When I finally learned to tap dance well enough to keep up with Doris, we performed in a school program. Both of us wore skirts made of white and red crepe paper. Doris was the star because she was the better dancer, but boy, I was proud to be in those hillbilly follies. The joy I felt made me understand why that colored cook, I had watched so long ago, seemed so happy while he danced. I felt if I worked hard enough I could do anything.

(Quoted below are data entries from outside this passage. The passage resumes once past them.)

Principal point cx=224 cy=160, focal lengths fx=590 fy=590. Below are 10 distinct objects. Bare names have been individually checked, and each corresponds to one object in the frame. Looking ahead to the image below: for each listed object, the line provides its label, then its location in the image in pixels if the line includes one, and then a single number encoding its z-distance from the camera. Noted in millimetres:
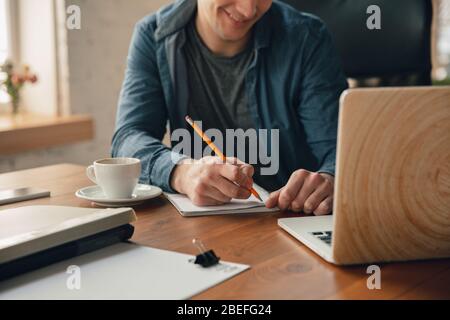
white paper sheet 679
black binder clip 770
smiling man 1461
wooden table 691
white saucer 1079
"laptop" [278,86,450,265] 722
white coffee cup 1086
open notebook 1029
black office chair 1581
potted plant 2520
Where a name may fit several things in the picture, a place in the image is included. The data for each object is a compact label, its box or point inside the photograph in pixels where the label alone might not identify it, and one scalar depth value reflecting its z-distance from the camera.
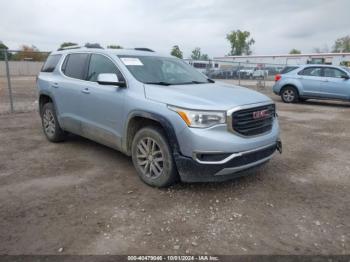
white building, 44.66
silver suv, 3.50
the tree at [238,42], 83.31
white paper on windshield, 4.48
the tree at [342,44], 79.40
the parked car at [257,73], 23.43
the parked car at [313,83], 12.20
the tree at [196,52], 82.53
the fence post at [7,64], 8.78
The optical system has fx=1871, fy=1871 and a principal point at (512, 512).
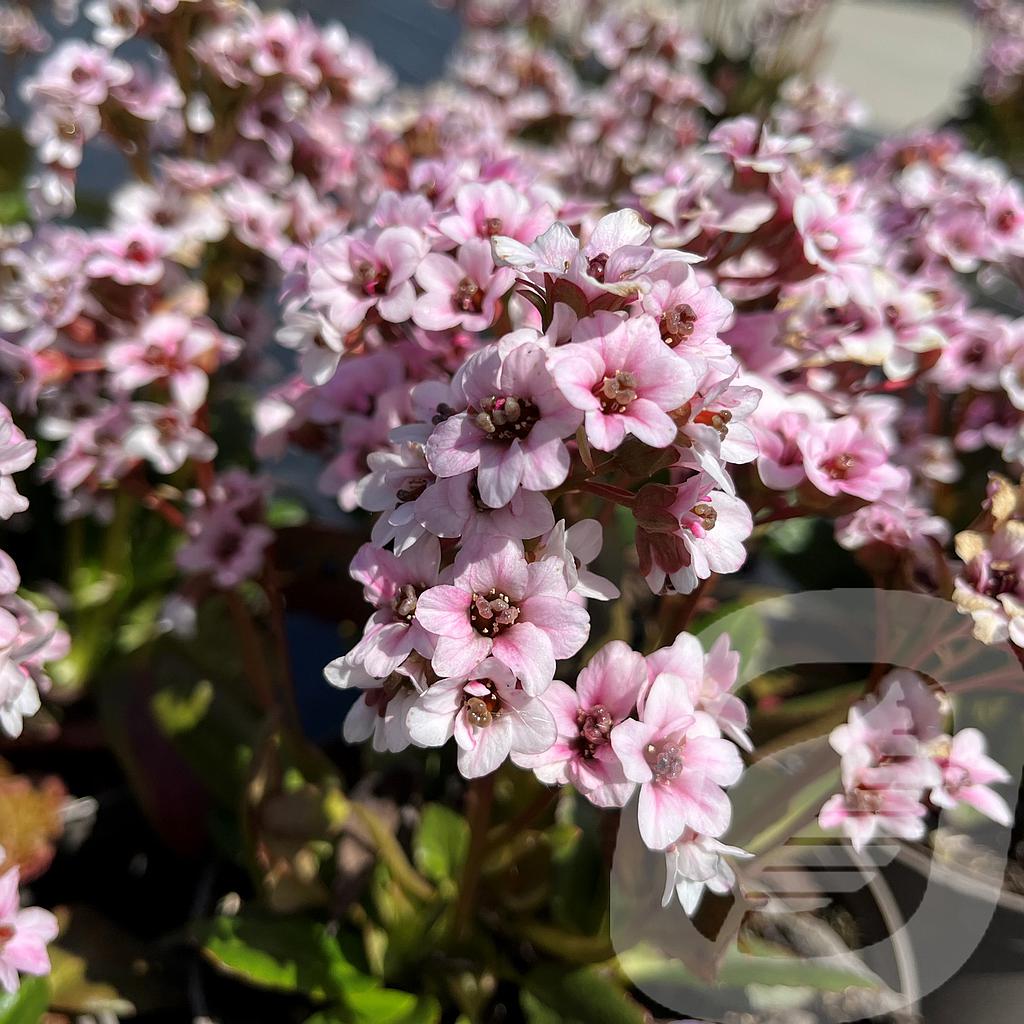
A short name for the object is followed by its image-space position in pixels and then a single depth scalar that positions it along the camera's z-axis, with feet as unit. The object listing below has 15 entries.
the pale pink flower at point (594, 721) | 0.86
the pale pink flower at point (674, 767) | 0.84
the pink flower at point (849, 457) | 0.94
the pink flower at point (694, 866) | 0.86
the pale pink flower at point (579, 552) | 0.85
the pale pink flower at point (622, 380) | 0.81
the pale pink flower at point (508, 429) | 0.82
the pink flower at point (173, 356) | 1.11
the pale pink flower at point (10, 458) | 0.89
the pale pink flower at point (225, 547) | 1.08
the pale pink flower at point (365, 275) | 0.94
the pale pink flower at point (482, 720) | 0.83
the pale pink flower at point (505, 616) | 0.83
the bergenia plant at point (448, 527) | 0.85
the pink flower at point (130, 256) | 1.11
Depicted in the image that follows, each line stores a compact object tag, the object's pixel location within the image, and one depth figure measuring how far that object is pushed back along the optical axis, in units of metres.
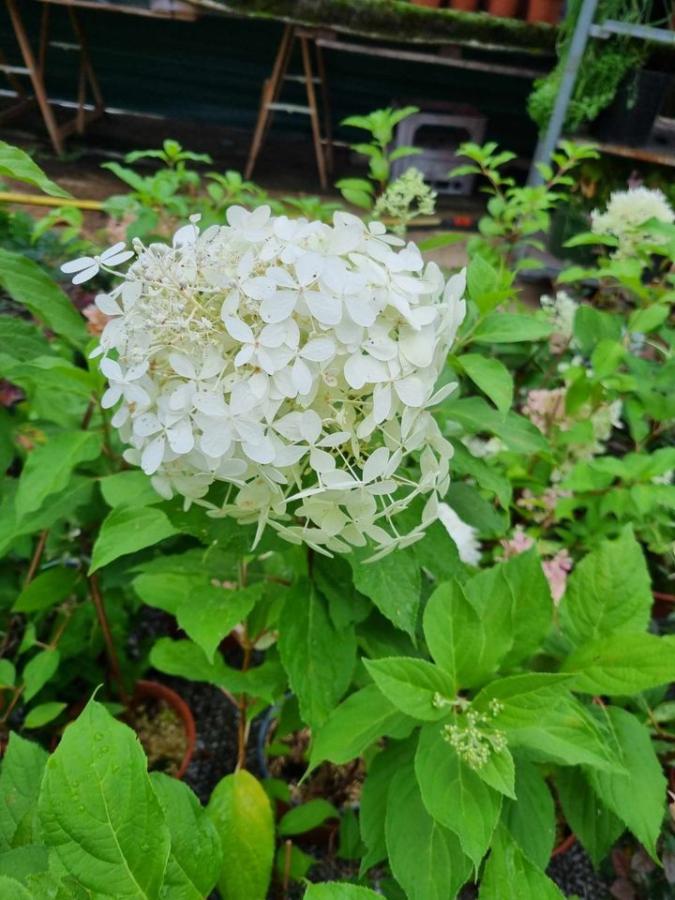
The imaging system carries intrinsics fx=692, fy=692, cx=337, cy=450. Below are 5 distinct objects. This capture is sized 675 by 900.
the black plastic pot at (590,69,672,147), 3.28
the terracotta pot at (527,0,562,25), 3.78
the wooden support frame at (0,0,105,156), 4.40
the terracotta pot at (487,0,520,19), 3.81
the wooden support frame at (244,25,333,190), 4.14
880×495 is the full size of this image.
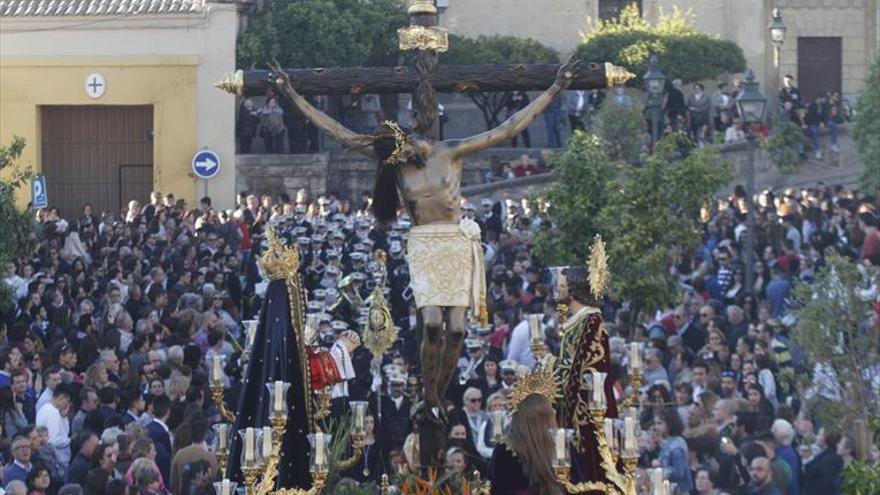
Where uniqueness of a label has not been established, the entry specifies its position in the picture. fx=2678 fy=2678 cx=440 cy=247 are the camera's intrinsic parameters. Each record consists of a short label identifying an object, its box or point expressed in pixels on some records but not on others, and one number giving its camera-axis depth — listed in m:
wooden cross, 12.88
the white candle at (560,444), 11.88
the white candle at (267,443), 12.32
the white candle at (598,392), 12.84
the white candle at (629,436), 12.44
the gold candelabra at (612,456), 12.46
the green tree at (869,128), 36.06
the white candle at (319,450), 12.16
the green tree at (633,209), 24.67
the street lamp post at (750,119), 27.94
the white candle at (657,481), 12.11
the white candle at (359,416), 13.46
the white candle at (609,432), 12.85
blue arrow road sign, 37.53
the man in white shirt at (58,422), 17.02
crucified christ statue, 12.60
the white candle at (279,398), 12.58
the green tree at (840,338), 18.16
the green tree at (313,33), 39.75
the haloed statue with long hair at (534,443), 12.05
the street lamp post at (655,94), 33.25
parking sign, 29.41
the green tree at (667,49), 43.16
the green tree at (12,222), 25.00
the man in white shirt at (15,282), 24.77
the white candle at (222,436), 13.61
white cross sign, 39.31
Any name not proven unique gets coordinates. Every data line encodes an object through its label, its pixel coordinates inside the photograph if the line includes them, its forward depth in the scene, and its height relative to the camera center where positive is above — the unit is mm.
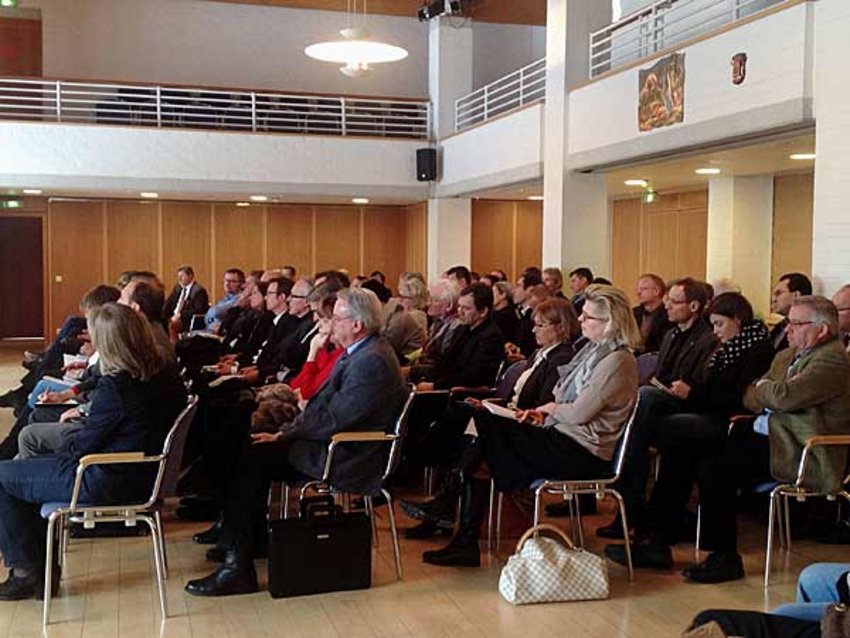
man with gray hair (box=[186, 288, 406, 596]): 4102 -857
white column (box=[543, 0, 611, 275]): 10109 +827
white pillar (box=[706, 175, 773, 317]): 11336 +302
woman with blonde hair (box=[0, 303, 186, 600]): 3668 -648
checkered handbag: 3943 -1310
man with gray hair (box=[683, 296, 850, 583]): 4035 -731
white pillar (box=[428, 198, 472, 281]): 14406 +318
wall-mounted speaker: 13961 +1318
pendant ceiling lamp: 9375 +2056
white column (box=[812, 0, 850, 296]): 6051 +685
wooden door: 16578 -438
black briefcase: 3996 -1251
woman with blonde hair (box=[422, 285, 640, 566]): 4102 -715
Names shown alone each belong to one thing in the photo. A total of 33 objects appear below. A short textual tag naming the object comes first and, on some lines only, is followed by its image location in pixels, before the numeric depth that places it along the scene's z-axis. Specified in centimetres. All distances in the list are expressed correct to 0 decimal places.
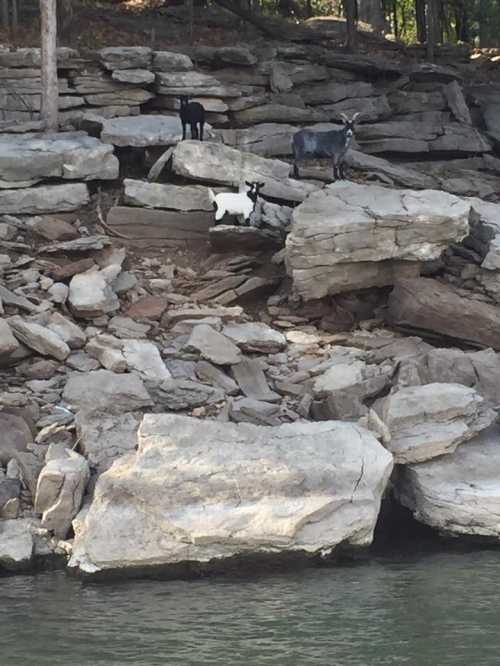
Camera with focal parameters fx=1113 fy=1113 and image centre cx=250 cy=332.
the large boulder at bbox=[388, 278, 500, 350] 1759
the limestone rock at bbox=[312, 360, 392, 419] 1532
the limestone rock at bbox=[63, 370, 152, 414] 1500
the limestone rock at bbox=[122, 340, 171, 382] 1591
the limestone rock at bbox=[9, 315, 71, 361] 1600
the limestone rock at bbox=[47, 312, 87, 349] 1645
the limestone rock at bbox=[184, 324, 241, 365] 1658
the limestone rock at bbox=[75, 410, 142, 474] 1390
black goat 2162
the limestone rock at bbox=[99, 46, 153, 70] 2564
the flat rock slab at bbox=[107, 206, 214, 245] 2020
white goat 1947
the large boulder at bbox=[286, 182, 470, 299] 1791
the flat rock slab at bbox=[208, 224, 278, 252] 1917
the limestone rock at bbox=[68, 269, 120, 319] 1734
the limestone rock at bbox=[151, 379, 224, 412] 1545
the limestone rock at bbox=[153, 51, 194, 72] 2616
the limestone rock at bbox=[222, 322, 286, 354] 1734
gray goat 2192
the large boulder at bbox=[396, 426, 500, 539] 1295
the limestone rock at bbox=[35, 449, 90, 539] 1273
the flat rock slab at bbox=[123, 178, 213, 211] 2044
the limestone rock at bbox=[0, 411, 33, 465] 1400
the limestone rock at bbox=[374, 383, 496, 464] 1371
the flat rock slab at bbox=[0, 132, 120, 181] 2047
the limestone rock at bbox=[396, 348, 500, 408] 1589
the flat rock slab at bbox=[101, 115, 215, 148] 2181
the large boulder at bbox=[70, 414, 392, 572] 1191
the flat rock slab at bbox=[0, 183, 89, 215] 2019
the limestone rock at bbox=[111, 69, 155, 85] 2538
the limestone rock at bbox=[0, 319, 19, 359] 1541
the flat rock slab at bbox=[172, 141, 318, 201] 2062
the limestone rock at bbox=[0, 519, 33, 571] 1216
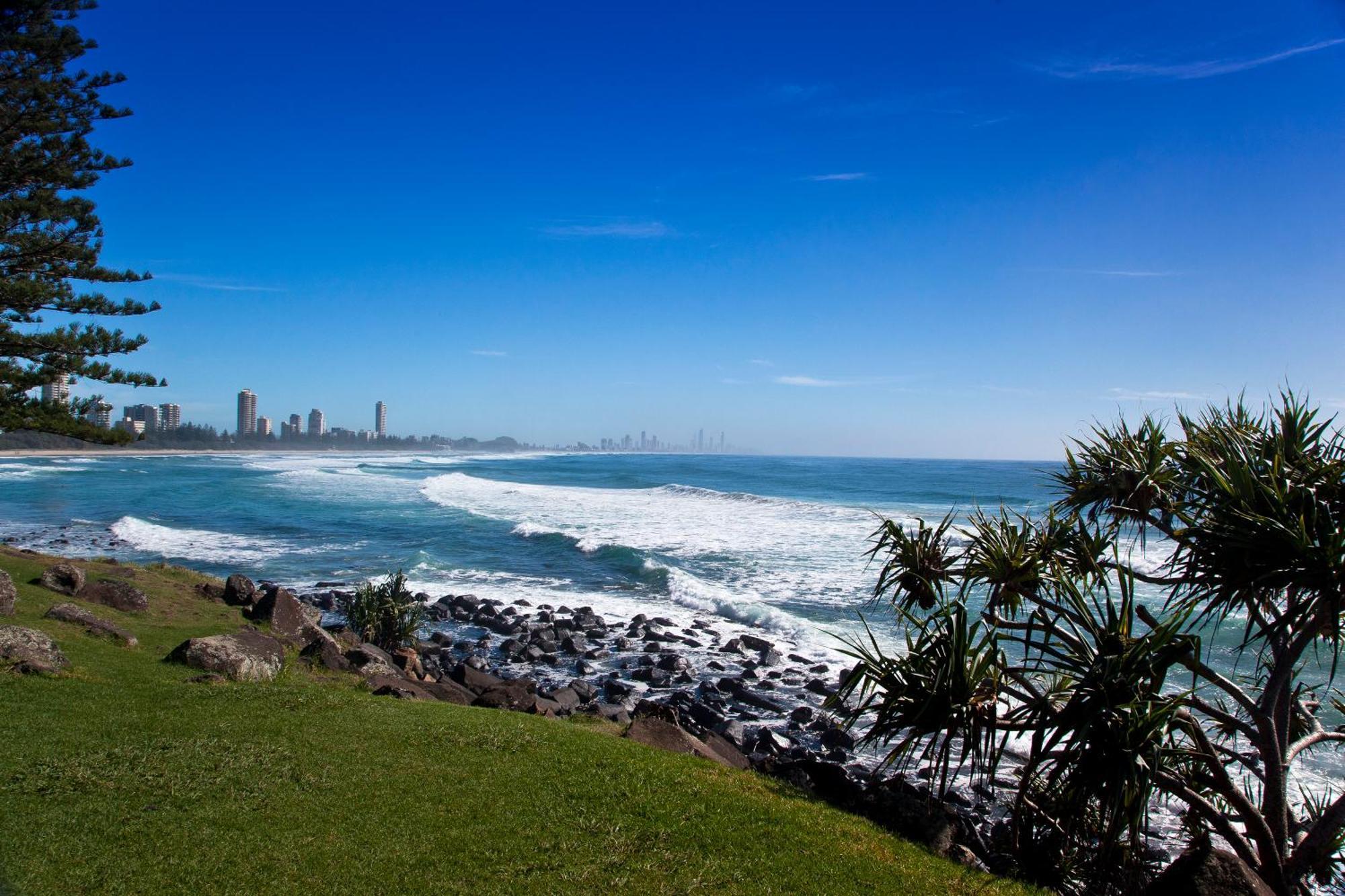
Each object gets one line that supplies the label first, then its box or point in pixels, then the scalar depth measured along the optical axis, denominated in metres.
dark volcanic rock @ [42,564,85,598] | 15.54
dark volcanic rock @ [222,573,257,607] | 18.61
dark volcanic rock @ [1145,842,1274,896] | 6.50
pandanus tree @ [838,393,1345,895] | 5.87
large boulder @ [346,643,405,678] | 13.55
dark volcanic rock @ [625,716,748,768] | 10.09
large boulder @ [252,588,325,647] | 15.87
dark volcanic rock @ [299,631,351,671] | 13.46
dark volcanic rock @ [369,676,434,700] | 11.87
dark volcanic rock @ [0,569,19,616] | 12.82
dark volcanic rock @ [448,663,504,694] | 14.88
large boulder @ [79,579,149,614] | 15.66
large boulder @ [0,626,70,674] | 9.86
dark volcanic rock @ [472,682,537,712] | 12.51
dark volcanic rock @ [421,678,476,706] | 12.91
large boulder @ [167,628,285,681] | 11.46
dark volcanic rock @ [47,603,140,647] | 12.93
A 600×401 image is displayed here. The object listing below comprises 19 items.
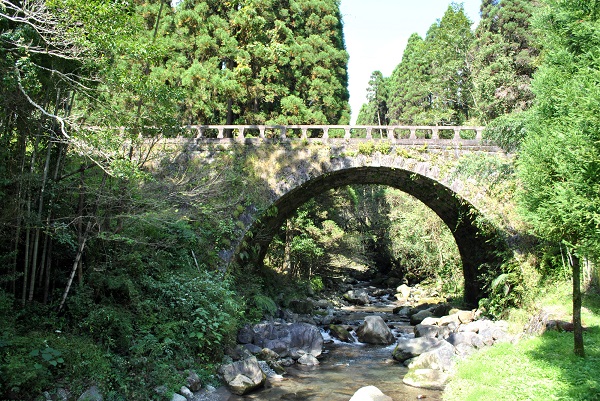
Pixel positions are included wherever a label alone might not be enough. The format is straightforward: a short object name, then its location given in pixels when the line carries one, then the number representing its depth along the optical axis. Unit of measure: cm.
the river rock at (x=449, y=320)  1739
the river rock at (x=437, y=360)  1141
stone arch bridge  1706
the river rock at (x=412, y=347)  1352
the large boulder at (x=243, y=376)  1025
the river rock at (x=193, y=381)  957
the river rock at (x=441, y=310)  2047
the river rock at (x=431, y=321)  1801
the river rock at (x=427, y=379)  1070
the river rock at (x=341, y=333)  1662
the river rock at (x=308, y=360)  1330
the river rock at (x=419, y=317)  1964
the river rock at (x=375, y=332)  1612
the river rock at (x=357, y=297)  2641
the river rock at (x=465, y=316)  1750
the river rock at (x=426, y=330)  1596
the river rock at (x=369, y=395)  899
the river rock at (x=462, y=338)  1313
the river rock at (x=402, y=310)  2247
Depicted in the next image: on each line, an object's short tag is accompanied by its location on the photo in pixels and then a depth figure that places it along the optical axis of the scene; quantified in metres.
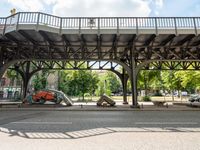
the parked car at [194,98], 26.92
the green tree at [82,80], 32.03
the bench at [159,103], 18.50
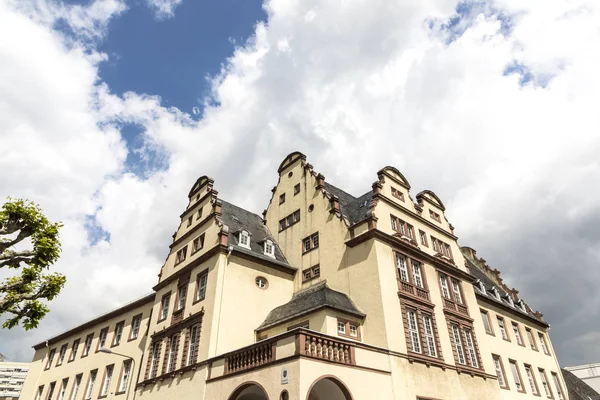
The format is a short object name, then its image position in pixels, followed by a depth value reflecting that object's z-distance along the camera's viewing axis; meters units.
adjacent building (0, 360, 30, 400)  142.00
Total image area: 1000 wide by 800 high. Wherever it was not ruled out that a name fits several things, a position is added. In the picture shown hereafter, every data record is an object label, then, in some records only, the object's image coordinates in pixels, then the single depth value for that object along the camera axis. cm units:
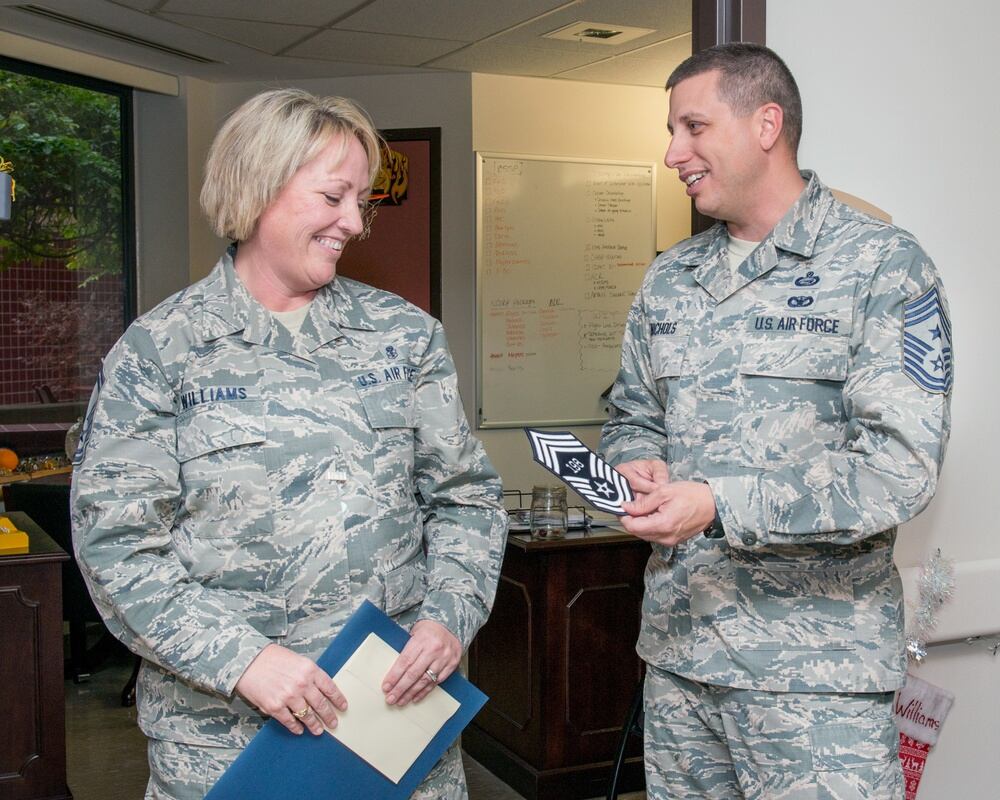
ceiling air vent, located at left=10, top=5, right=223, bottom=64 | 505
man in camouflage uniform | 164
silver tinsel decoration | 223
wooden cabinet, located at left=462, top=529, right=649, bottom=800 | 366
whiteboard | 636
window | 587
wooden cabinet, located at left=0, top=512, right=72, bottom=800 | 344
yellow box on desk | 351
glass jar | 380
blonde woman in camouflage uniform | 153
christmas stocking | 231
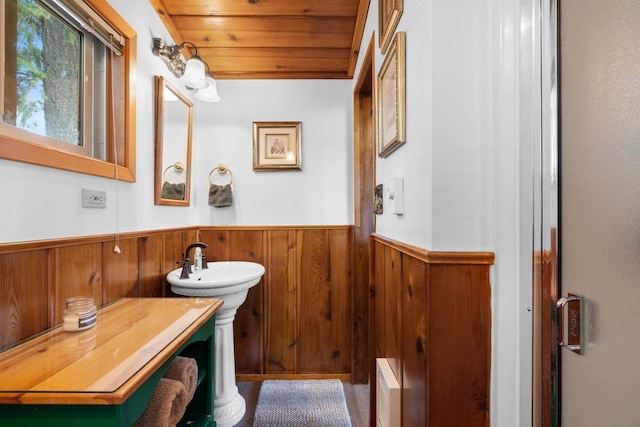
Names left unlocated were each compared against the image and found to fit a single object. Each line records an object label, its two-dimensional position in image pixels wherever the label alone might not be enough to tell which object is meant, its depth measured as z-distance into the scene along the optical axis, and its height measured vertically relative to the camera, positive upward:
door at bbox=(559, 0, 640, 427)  0.52 +0.02
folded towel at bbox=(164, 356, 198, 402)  0.99 -0.54
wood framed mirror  1.62 +0.42
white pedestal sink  1.51 -0.67
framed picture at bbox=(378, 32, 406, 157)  0.99 +0.43
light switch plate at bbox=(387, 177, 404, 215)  1.03 +0.06
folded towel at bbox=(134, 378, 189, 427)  0.82 -0.55
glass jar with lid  0.93 -0.33
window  0.90 +0.48
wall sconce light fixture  1.59 +0.86
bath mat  1.72 -1.22
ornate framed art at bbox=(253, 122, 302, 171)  2.18 +0.48
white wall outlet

Mama worked very hard all her life, and running the laundry for Cordelia was no exception. She helped people operate the old wringer-type machines, and she also took in washing and ironing for the more affluent customers. She was always tired when she came home. One morning, in a hurry to get to work, Mama accidently let a red-hot skillet slip from the stove. Bacon grease scalded her foot. That was one of the few times she ever saw a doctor. P.G. drove her to Alamogordo for emergency treatment.

She came back home and tended to the burn herself. I remember her grimacing in pain, tears running down her face, each time she changed the bandages. Mama had to use crutches for several weeks but still managed to run the laundry because we needed the money. It's little wonder that she and P.G. sought refuge at Cordelia's bar on many a Saturday night.

Mama used printed flour sack material to make dresses for Phyllis and Reita on a treadle sewing machine. She salvaged enough of the same print to sew for my two sisters because they were small and didn't require much yardage. She sometimes also ordered material out of the Montgomery Ward catalog.

She was excellent at upholstering. Unfortunately she used these same techniques when sewing dresses for me. They felt comfortable only if I kept my arms at my side and didn't move my shoulders—much like a mannequin. This encouraged me to learn to sew my own clothes at a very early age.

I learned to sew on Mama's treadle Singer sewing machine when I was eleven. The first outfits I made were Halloween costumes. I cut up old curtains and sewed them for my sisters and me. That Halloween the whole family went to a home dance, dressed up and wearing masks. Willie and Murrel helped make the music that night and we had a terrific time.